(EXERCISE PASSAGE)
Forbis v. Educators Automobile Insurance

United States District Court, Oklahoma Western
Forbis v. Educators Automobile Insurance, 239 F. Supp. 667 (1965)
1965 U.S. Dist. LEXIS 7088

Forbis v. Educators Automobile Insurance

Opinion of the Court

DAUGHERTY, District Judge.

Plaintiff became the general agent for the State of Oklahoma for the defendant, a Texas insurance company, with principal office at Ft. Worth, Texas, pursuant to a General Agent’s Agreement dated May 16, 1960. Under this agreement, plaintiff was to secure and appoint local agents in Oklahoma subject to approval of the defendant; instruct, advise and assist such local agents and make regular periodic calls upon them; plaintiff was to receive from the defendant 5% in commissions on net premiums written by the local agents in Oklahoma and accepted by the company. The said agreement provides that the defendant has the right to cancel any licensed agent in the State of Oklahoma for just cause. This agreement also provides for termination and cancellation of the same by either party at any time upon 90 days’ written notice to the other. By this agreement the Agency had no fixed term or duration.

Under said General Agents Agreement, the plaintiff secured and appointed local agents in Oklahoma, all of whom were then duly licensed as local agents for defendant by the Oklahoma State Insurance Commissioner. It appears that each local agent obtained by plaintiff entered into a separate Agent’s Agreement with *668the defendant each of which provides that the defendant has the right at anytime to reject any risk submitted by any such local agent; that defendant has the right at any time to revoke, by written or telegraphic notice, the Agent’s authority to issue policies, binders and/or endorsements; that the said Agent’s Agreement could be cancelled at any time by either party upon written notice to the other. The only such Agency Agreement placed in evidence was executed for and on behalf of the defendant by the plaintiff.

It appears from the evidence that the defendant experienced some difficulty with the Texas Insurance Department in connection with the sale of the company in which the books and records of the company were transferred to the State of Arkansas which transfer of books and records was objectionable to the said Texas Insurance Department. Court litigation and a receivership apparently was threatened and did ensue but a receiver, while appointed by the District Court of Texas, never qualified and actually took over the defendant company. In due course, it appears that the defendant surrendered its Certificate of Authority to the Texas Insurance Department but retained its charter as a Texas Insurance Company. Apparently, no business is being transacted under the charter for lack of a Certificate of Authority.

During the above difficulties and on February 18, 1963, the defendant advised all agents by a written Inter-Office Correspondence that the defendant had been sold and was under new management; that all correspondence and claims should be directed to an Arkansas address. Then on February 22, 1963, the defendant sent a further written notice addressed to all agents that the defendant had been sold and the new management had decided to discontinue operations of the company as of February 23, 1963; that all business received after February 23, 1963, will be returned; that all existing business had been reinsured and policies now in effect will be permitted to run to their normal expiration date; that all claims will be handled through an Arkansas office. Defendant claims these two moves were taken to demonstrate good faith with the Texas Insurance Department. It appears that these two notices above were sent only to local agents of the defendant and neither was sent to the plaintiff as a general agent of the defendant.

(ENTRIES PROVIDED)
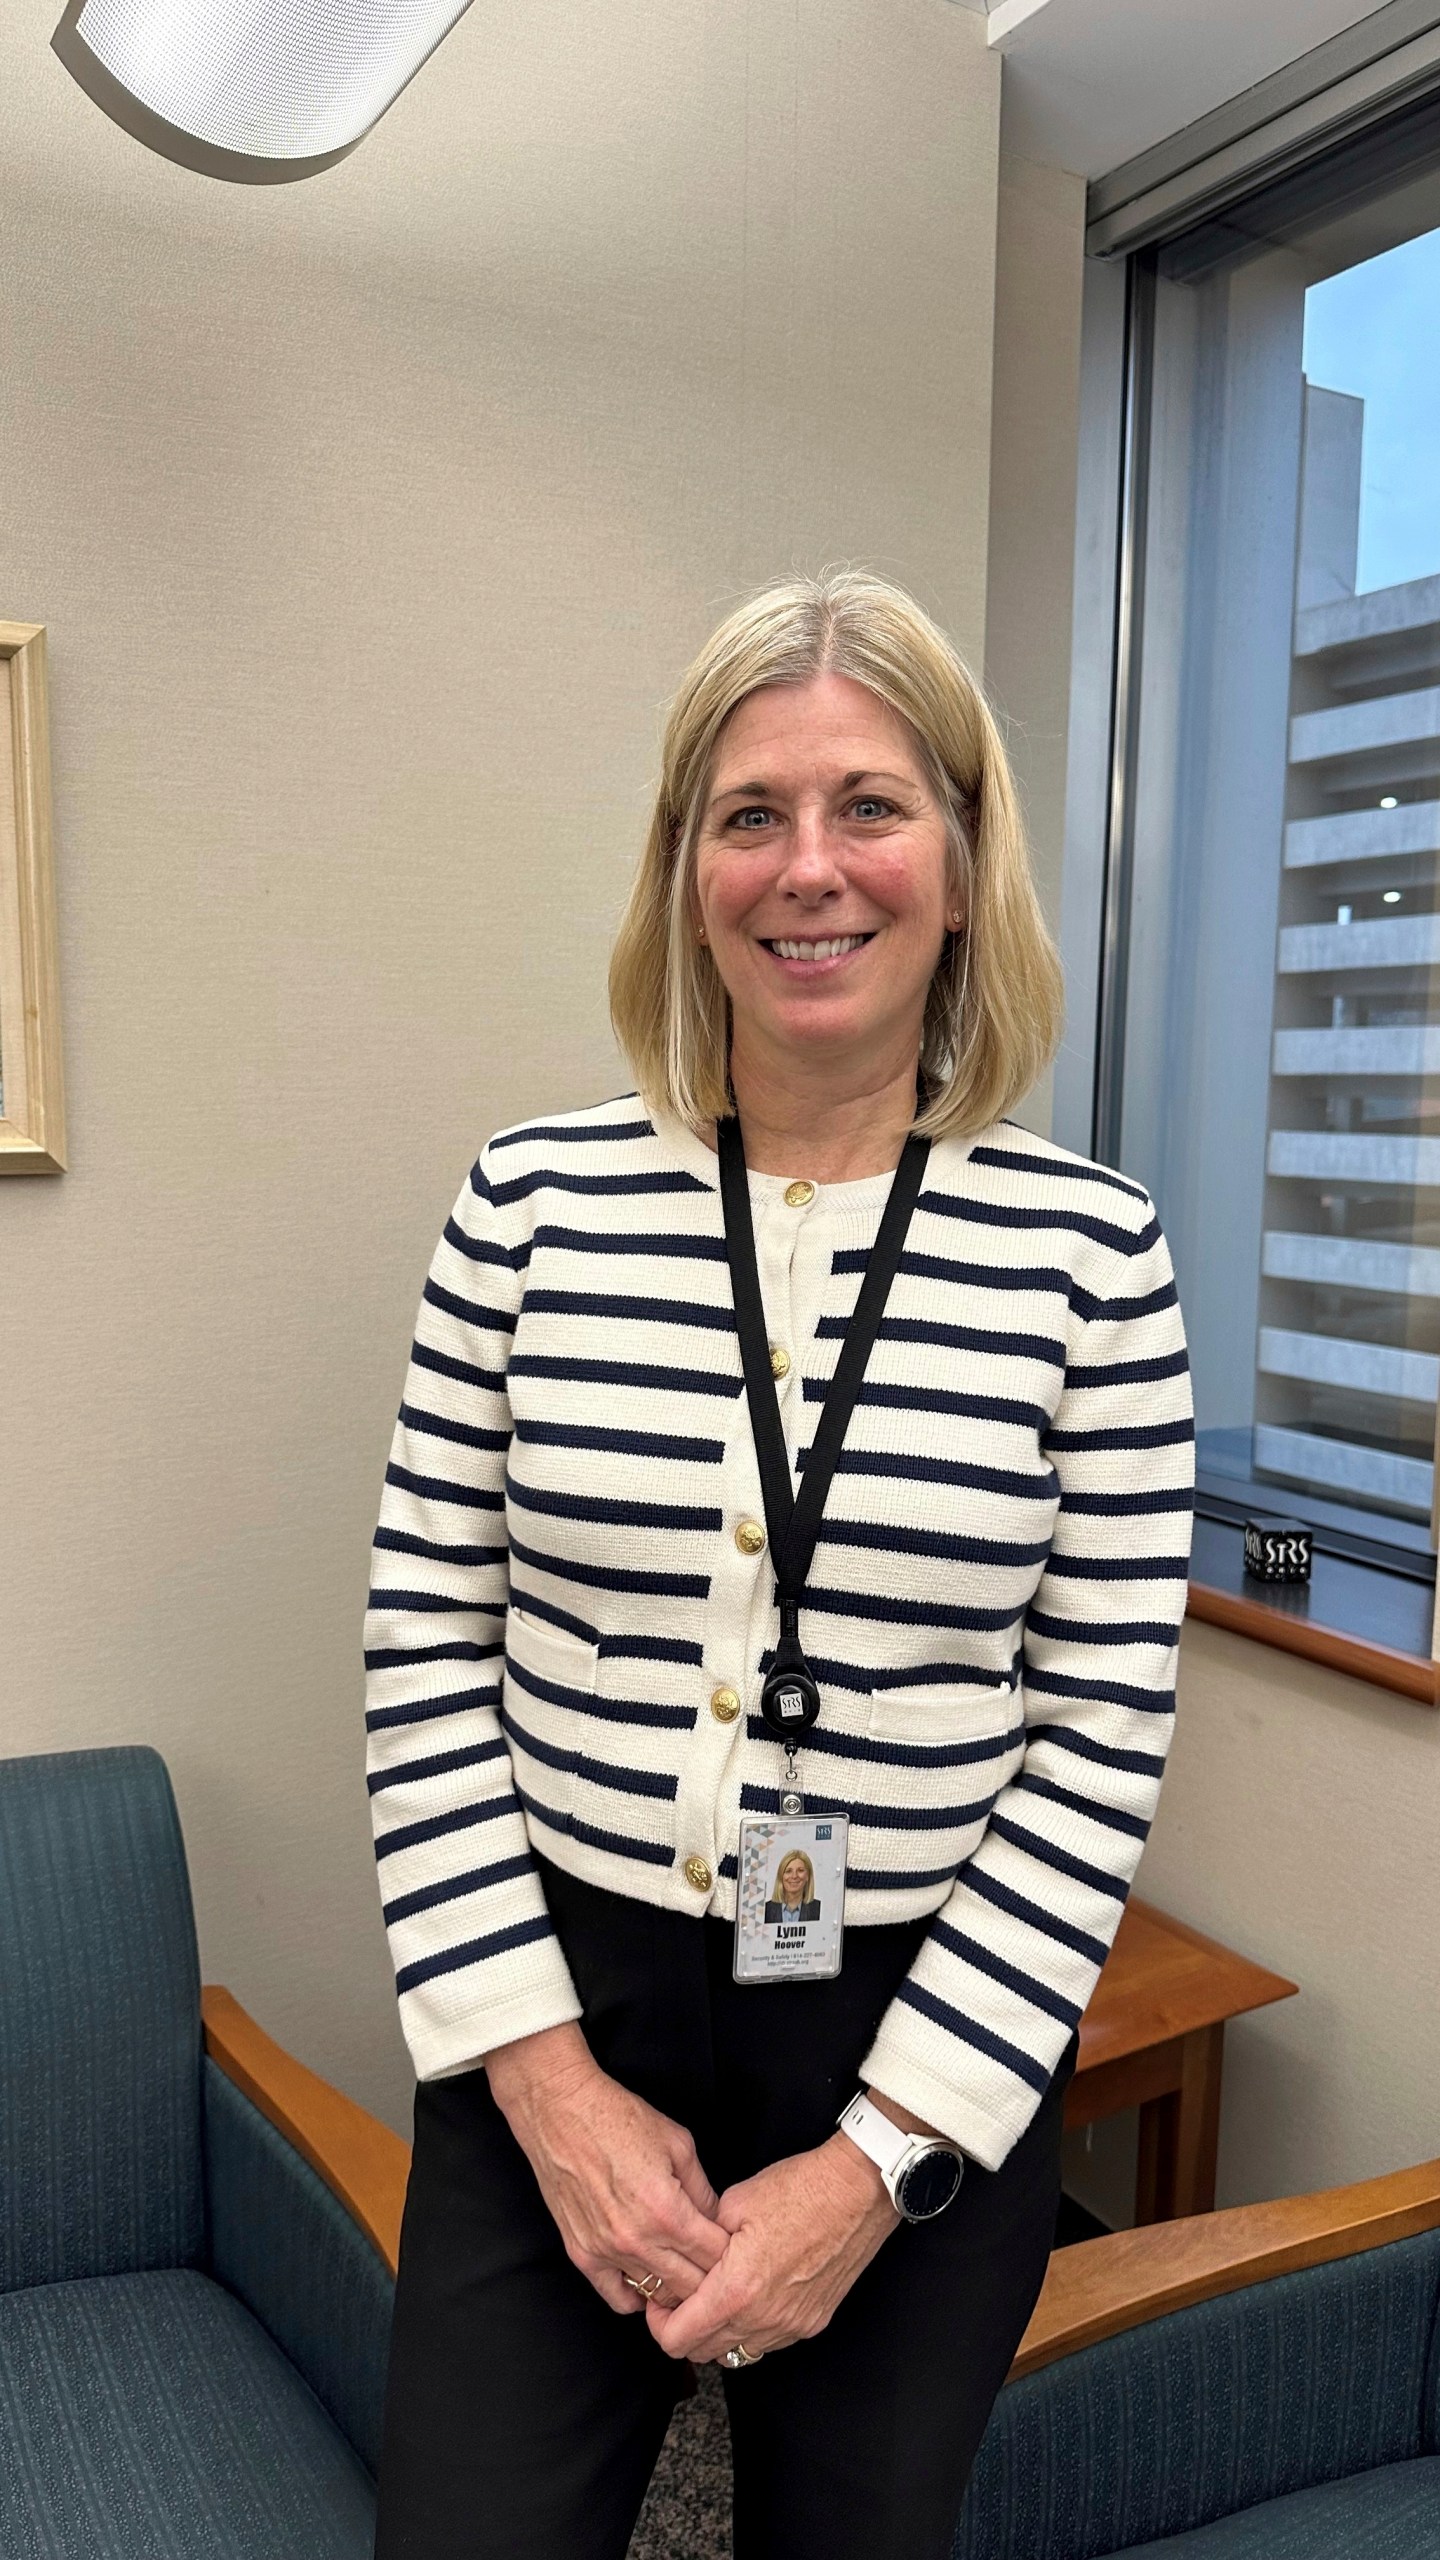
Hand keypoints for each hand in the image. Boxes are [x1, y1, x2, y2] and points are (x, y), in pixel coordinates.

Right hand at [486, 2023, 726, 2315]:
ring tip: (683, 2270)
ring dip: (675, 2287)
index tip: (733, 2247)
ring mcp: (607, 2252)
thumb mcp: (678, 2143)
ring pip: (656, 2295)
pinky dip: (636, 2296)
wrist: (561, 2111)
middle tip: (715, 2265)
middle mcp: (637, 2240)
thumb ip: (702, 2189)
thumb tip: (716, 2220)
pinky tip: (647, 2280)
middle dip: (709, 2278)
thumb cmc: (619, 2118)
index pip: (714, 2257)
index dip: (731, 2253)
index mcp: (667, 2211)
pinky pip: (616, 2298)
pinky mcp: (581, 2254)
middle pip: (690, 2286)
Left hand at [643, 2132, 899, 2364]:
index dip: (659, 2322)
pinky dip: (751, 2328)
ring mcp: (791, 2326)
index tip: (659, 2302)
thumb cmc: (799, 2189)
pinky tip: (753, 2295)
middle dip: (685, 2328)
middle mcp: (763, 2318)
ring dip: (719, 2331)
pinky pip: (768, 2341)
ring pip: (736, 2352)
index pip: (678, 2339)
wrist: (857, 2191)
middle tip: (684, 2297)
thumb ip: (701, 2242)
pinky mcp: (812, 2322)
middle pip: (703, 2352)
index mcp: (737, 2289)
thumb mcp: (733, 2203)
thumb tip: (684, 2258)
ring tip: (718, 2294)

(TASK SET)
(a) Answer each question about the court opinion from what it states:
(i) What commission was the plaintiff to receive from the defendant under the General Agent's Agreement?
(ii) How much notice did either party have to give to end that agreement?
(iii) As of what date did the new management decide to discontinue the company's operations?
(b) Summarize the court opinion in three sentences.

(RESULTS)
(a)
(i) 5% on net premiums written by the local agents in Oklahoma and accepted by the company.
(ii) 90 days' written notice.
(iii) February 23, 1963.

(b) Under a General Agent's Agreement dated May 16, 1960, the plaintiff became the Oklahoma general agent for the defendant, a Texas insurance company, with the duty of appointing and assisting local agents in exchange for a 5% commission, and either party could end the agreement on 90 days' written notice. The defendant later ran into difficulty with the Texas Insurance Department over transferring its books and records to Arkansas, and it eventually surrendered its Certificate of Authority while keeping its charter. In February 1963 the defendant told its agents that it had been sold and would discontinue operations as of February 23, 1963, but these notices went only to the local agents and not to the plaintiff.